══ Fragmento del texto
Reagan, en la campaña electoral de 1980, había prometido reducir los impuestos, disminuir el déficit público e incrementar sustancialmente los gastos militares para combatir el imperio del mal. Tal cuadratura del círculo tenía desasosegados a los asesores del presidente, que no sabían cómo justificarla. La luz llegó de un encuentro en un restaurante chino entre el jefe de campaña, Jack Kemp, y un profesor de economía de Stanford hasta entonces bastante desconocido, Laffer, que dibujó sobre una servilleta una curva en la que en coordenadas se representaban los tipos impositivos y en abscisas la recaudación. A partir de un cierto punto la curva se hacía descendente. El milagro se había realizado, se podía recaudar más rebajando los impuestos.
No tardó mucho en descubrirse la superchería. El primero en ser consciente de ella fue David A. Stockman, director de la oficina del presupuesto, quien dimitió de su cargo, explicando en un libro titulado “El triunfo de la política” sus razones, que no eran otras que la evidencia de que las reducciones fiscales sin recorte en las partidas de gasto conducirían a un déficit público explosivo. Como así ocurrió. Reagan, que había criticado en la campaña electoral el déficit existente del 2%, tuvo que asumir en 1986 un déficit del 6%.
════
══ Material
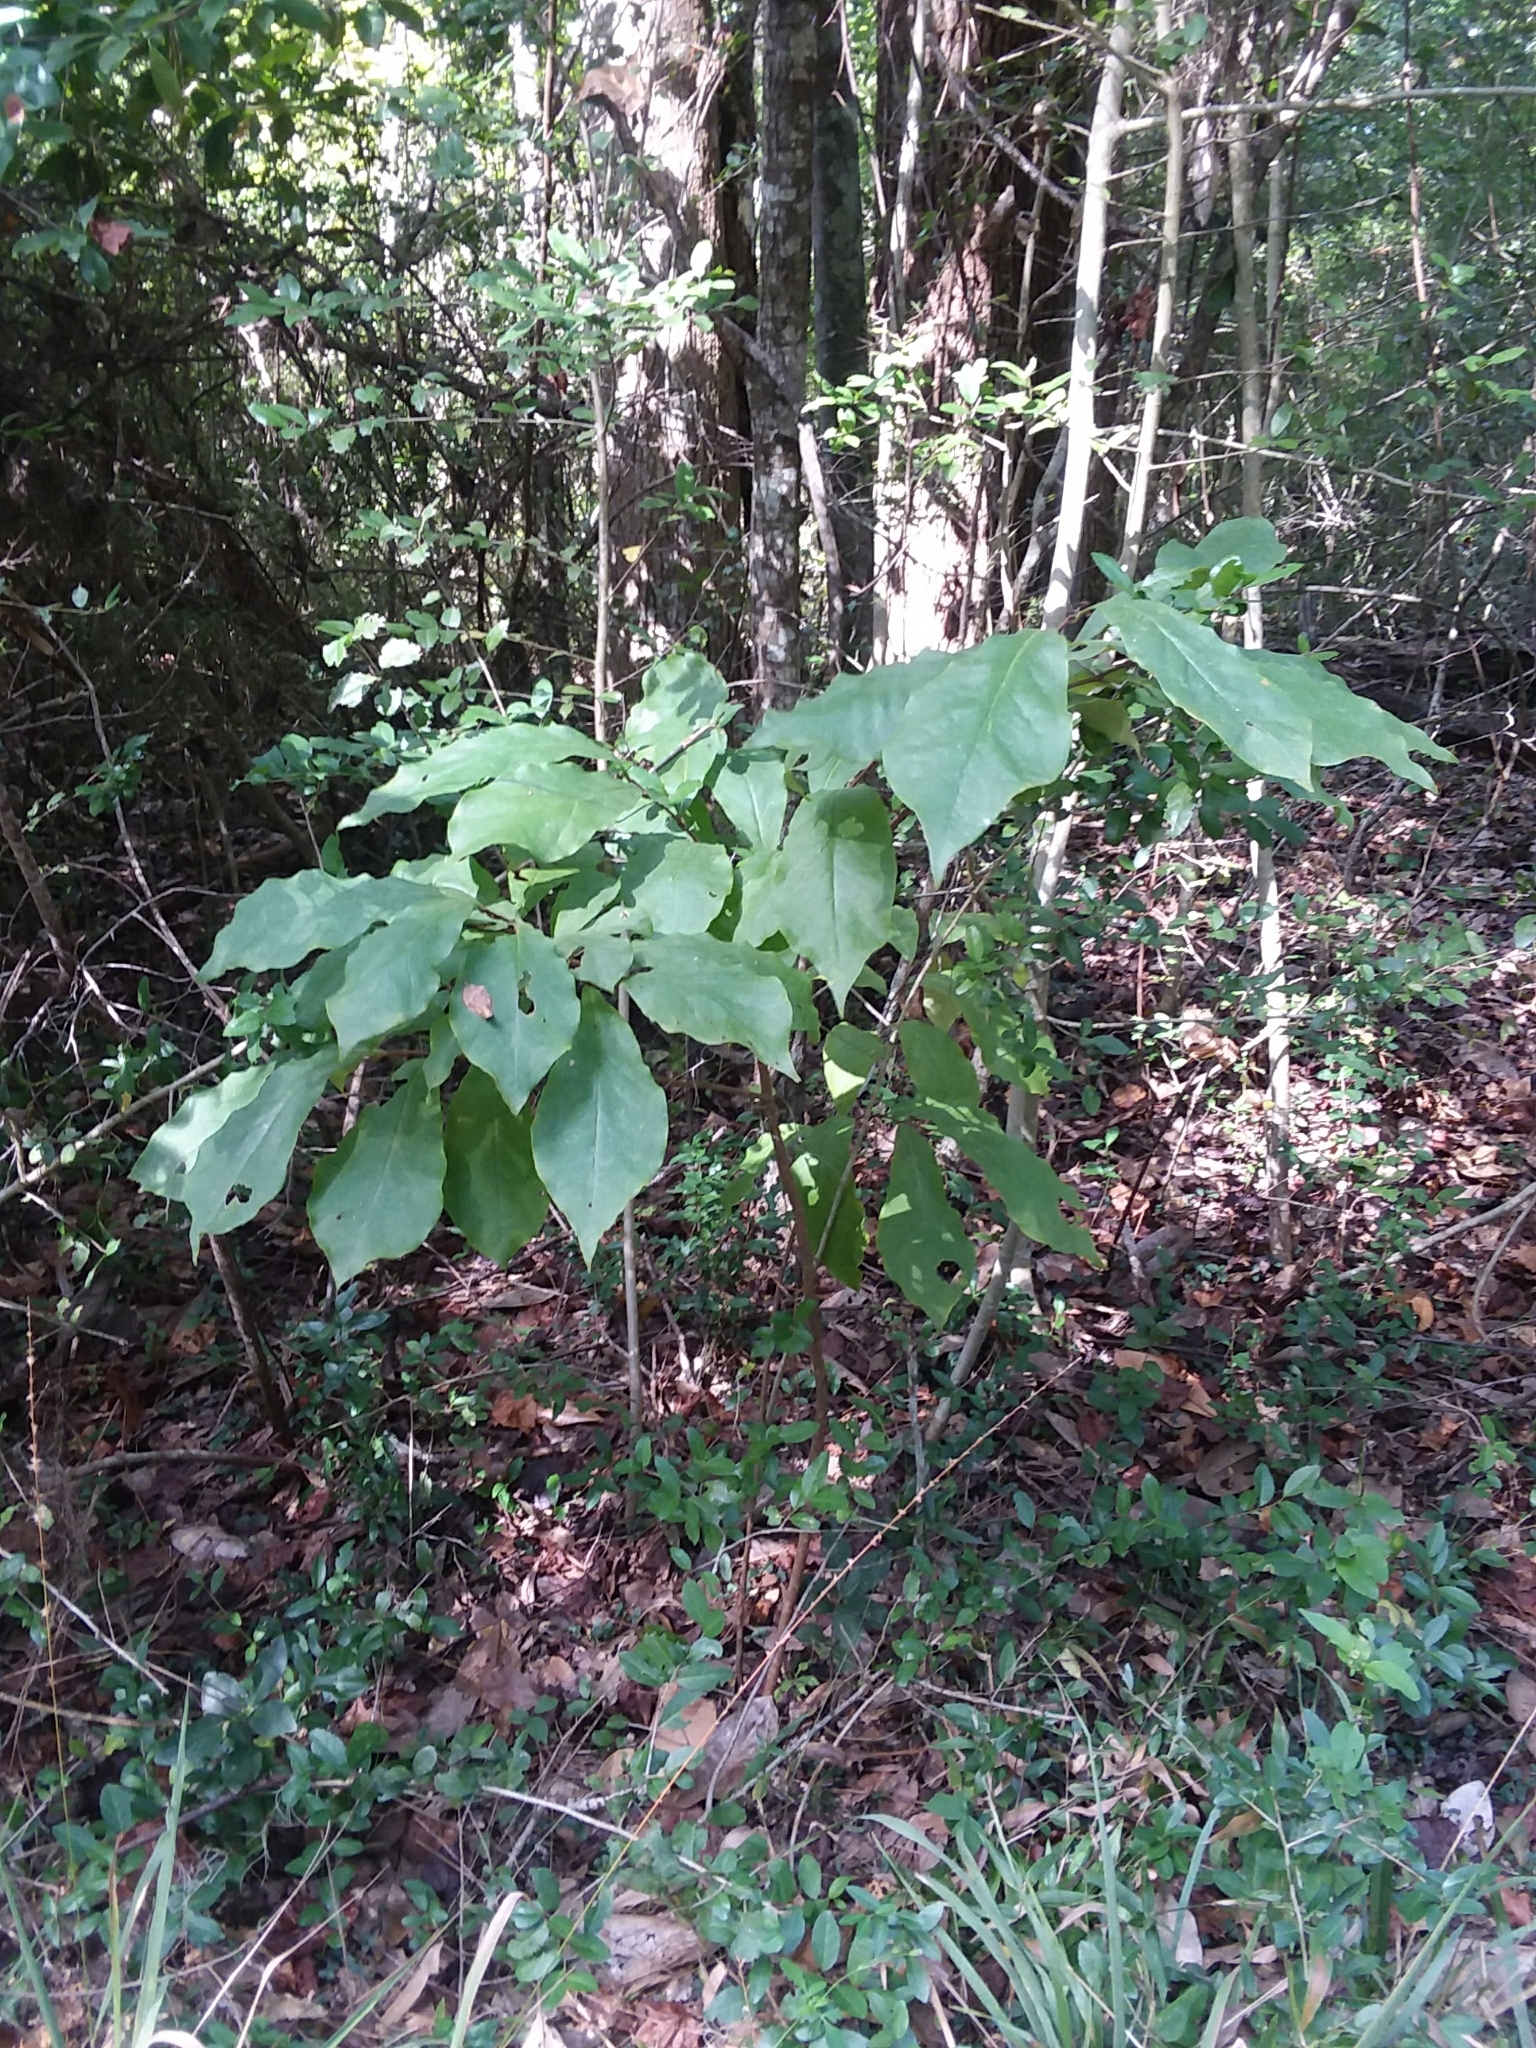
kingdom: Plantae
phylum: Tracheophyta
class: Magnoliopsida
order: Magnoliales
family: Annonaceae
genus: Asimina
════
══ Material
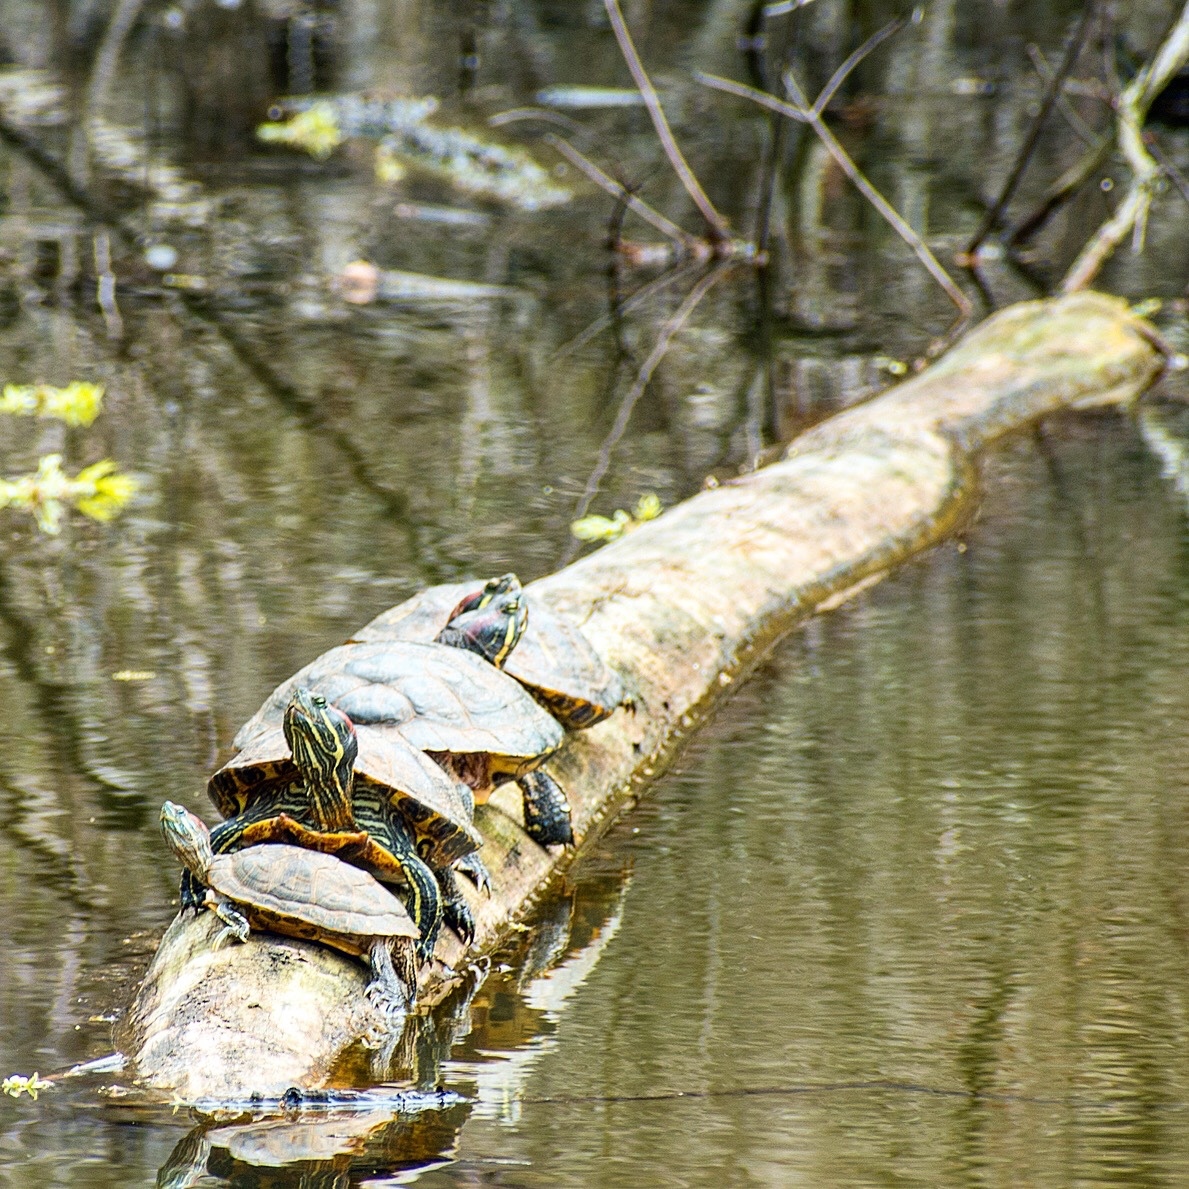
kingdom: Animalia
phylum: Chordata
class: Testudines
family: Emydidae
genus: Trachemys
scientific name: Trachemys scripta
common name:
════
══ Material
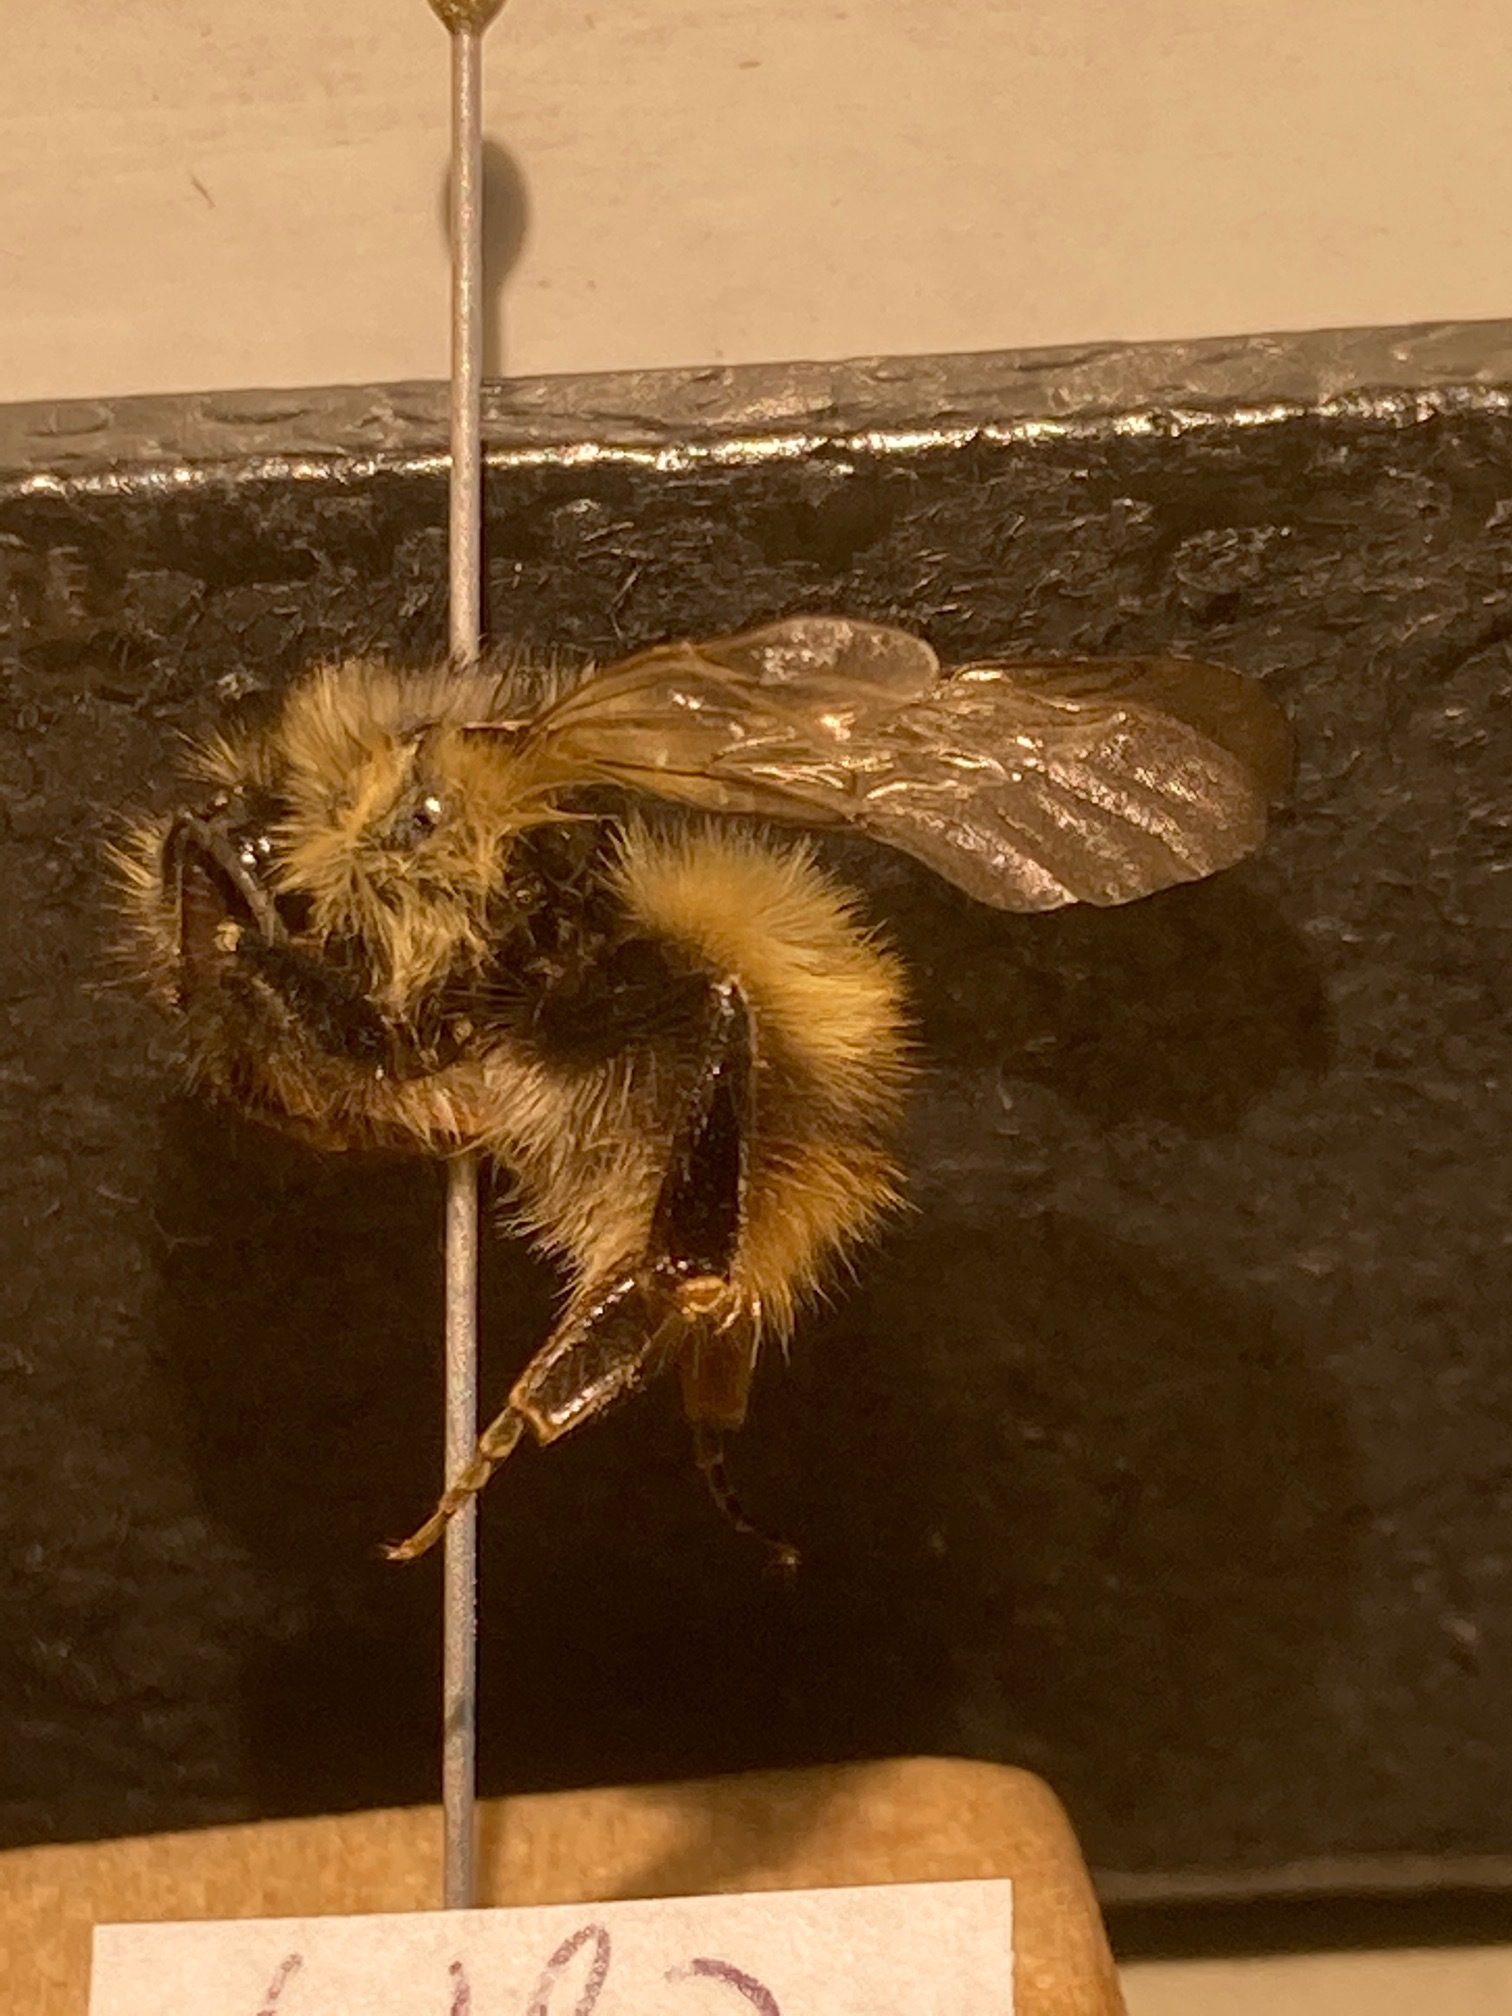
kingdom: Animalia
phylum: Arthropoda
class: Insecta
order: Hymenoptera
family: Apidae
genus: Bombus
════
## Ejercicio planteado 1
Según el texto sobre Reagan y la curva de Laffer, ¿de cuánto fue el déficit que Reagan tuvo que asumir en 1986?
## Ejercicio planteado 2
Sigue escribiendo el texto sobre Reagan y la curva de Laffer a partir de su última frase.

## Respuesta 1
Un déficit del 6%.

## Respuesta 2
La curva de Laffer no funcionó, pero lo cierto es que la reducción impositiva incrementó la desigualdad en EE UU. La Oficina Presupuestaria del Congreso (CBO)) elaboró en febrero de 1990 un informe en el que se detallaba cómo, a pesar de las rebajas supuestamente generales o lineales, en la década de los ochenta los impuestos no se habían reducido para nueve de cada diez familias americanas. Únicamente el 10% más rico de la población había disfrutado desde 1977 de menores impuestos, y dentro de este grupo había sido el 1% de mayores ingresos el verdaderamente agraciado. Para este 1%, el tipo efectivo del impuesto sobre la renta descendió en 15 puntos porcentuales con respecto al aplicable si hubiese estado vigente el sistema fiscal de 1977, actualizado por la inflación. En concreto, esto significaba que en 1990, por término medio, cada uno de estos contribuyentes se beneficiaba con respecto a 1977 de una rebaja fiscal del 36 % (82.196 dólares).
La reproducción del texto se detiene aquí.